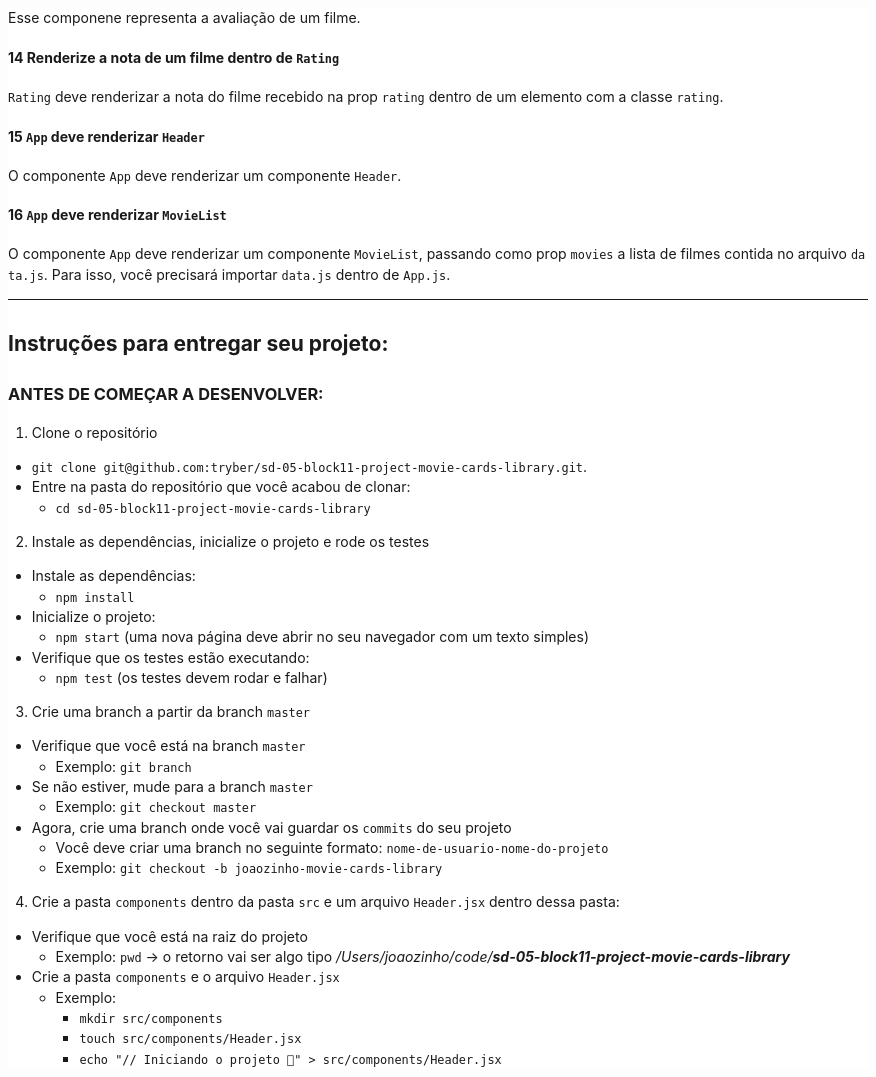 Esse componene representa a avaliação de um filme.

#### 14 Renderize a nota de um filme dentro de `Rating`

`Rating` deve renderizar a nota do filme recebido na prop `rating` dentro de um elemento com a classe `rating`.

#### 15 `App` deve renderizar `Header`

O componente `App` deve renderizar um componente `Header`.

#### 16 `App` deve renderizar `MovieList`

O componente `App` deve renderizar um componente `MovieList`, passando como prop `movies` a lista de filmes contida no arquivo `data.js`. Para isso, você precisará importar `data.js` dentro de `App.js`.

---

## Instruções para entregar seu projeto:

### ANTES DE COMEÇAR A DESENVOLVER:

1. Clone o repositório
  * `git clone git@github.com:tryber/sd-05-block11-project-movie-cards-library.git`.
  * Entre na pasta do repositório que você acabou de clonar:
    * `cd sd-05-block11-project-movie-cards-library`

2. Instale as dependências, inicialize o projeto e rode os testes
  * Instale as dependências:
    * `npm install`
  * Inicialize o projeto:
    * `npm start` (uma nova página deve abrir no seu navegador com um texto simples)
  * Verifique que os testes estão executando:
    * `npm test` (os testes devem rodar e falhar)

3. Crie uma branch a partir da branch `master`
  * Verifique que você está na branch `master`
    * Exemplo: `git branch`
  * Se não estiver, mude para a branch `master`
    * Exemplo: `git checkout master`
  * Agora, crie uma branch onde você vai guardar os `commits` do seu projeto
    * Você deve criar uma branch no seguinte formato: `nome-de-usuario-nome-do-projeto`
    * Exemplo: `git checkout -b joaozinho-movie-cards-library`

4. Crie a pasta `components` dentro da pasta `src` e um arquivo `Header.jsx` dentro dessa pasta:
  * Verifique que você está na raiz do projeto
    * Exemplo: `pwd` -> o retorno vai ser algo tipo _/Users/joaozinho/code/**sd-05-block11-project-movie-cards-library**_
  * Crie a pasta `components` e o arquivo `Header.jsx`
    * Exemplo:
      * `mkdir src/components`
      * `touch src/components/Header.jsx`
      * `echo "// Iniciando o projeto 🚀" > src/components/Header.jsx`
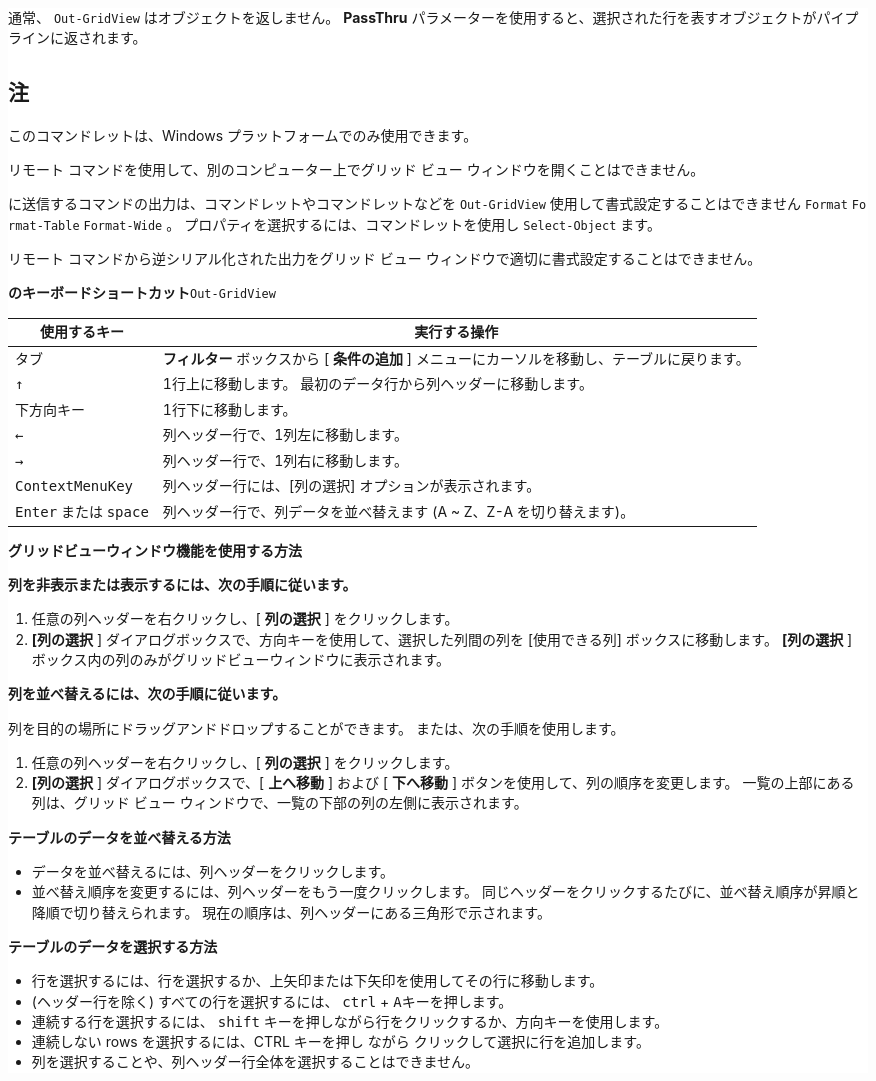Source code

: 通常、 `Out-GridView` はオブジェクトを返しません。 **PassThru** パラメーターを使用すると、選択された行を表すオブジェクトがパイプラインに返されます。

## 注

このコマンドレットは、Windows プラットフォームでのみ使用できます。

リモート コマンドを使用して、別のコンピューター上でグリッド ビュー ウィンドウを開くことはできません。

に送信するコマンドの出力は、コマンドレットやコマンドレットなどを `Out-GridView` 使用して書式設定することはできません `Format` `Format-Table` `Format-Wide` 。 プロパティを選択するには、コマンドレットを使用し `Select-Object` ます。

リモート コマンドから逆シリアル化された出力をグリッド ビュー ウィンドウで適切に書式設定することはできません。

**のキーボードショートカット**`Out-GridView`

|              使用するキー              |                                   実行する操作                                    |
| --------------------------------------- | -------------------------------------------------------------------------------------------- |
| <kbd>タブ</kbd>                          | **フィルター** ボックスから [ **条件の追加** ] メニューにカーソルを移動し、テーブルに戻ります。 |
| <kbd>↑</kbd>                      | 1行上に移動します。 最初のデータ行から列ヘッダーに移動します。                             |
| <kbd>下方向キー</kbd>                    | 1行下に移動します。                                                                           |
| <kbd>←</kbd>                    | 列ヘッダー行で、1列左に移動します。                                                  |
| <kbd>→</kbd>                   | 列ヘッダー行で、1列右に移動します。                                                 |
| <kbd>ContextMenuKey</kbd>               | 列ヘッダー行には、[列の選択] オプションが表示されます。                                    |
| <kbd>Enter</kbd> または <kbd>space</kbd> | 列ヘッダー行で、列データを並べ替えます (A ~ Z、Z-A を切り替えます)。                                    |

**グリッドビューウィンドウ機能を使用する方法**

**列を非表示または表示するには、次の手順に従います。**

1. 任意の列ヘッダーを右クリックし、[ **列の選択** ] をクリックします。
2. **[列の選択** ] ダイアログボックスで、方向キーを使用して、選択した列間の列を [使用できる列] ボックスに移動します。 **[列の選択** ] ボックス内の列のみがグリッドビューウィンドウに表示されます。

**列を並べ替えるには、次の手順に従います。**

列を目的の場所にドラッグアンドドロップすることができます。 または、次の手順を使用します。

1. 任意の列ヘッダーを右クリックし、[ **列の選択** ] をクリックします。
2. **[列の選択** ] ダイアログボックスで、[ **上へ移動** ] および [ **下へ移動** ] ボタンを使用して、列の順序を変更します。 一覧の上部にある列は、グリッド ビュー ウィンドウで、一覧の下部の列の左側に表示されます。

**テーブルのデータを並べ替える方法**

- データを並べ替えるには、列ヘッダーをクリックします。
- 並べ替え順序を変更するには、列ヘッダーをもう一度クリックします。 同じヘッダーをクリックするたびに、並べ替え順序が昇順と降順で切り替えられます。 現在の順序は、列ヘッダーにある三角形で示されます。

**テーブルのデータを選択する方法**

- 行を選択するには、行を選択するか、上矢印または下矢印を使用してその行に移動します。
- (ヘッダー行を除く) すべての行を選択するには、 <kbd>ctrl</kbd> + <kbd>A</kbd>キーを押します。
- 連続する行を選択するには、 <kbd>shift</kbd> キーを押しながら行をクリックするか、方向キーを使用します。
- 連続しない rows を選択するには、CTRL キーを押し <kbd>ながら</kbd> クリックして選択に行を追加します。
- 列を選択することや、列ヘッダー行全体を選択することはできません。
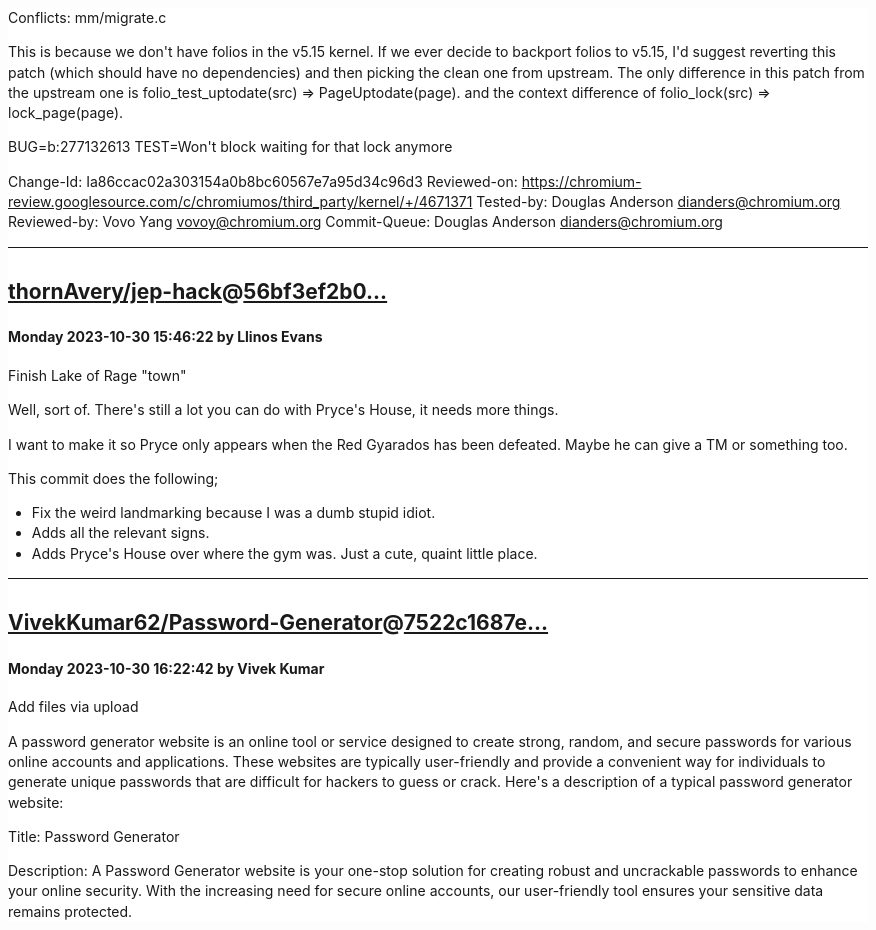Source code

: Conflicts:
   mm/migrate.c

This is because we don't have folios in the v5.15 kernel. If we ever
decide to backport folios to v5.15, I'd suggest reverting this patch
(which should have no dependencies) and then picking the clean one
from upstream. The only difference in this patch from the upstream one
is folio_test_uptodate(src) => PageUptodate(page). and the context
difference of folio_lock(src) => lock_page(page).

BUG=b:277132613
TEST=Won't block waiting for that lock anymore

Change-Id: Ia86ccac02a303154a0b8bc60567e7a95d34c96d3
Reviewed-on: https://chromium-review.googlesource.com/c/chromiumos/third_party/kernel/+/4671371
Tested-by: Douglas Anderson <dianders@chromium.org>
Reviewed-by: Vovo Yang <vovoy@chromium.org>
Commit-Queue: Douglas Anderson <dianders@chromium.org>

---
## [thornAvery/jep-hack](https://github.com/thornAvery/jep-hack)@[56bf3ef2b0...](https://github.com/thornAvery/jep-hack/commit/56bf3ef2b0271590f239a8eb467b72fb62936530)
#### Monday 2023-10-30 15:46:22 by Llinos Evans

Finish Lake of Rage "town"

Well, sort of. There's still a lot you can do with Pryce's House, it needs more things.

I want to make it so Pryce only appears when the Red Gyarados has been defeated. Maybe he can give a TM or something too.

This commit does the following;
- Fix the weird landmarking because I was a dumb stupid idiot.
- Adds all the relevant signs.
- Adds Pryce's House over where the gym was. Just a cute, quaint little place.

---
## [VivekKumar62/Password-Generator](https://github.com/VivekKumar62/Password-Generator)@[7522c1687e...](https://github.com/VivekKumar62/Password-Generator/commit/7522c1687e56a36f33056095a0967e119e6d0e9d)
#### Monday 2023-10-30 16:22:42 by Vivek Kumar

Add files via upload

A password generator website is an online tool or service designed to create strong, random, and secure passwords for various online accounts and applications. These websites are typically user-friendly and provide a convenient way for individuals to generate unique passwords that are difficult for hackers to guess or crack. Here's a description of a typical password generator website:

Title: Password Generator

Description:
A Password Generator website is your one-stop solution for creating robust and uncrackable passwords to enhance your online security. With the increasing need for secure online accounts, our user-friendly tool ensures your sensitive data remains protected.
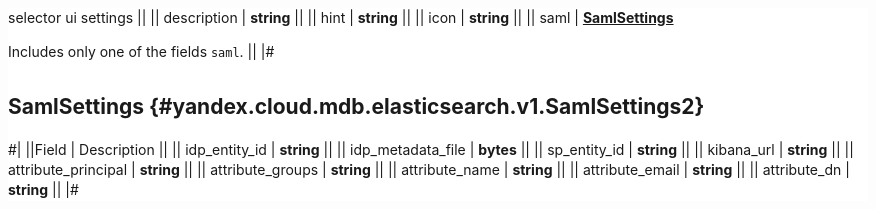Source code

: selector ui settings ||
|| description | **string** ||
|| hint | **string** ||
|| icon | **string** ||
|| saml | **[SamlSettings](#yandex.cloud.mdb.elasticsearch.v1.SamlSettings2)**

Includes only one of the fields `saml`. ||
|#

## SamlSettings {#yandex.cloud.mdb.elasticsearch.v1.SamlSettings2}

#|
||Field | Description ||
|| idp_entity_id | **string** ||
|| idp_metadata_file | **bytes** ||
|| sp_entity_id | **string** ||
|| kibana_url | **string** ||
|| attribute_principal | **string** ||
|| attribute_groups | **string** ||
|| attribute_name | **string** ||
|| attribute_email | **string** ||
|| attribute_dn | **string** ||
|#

TASK REQUIREMENTS: How many lines in the listing contain the word "library"? Answer with the count and nothing else.

ANSWER TO THIS TASK: 4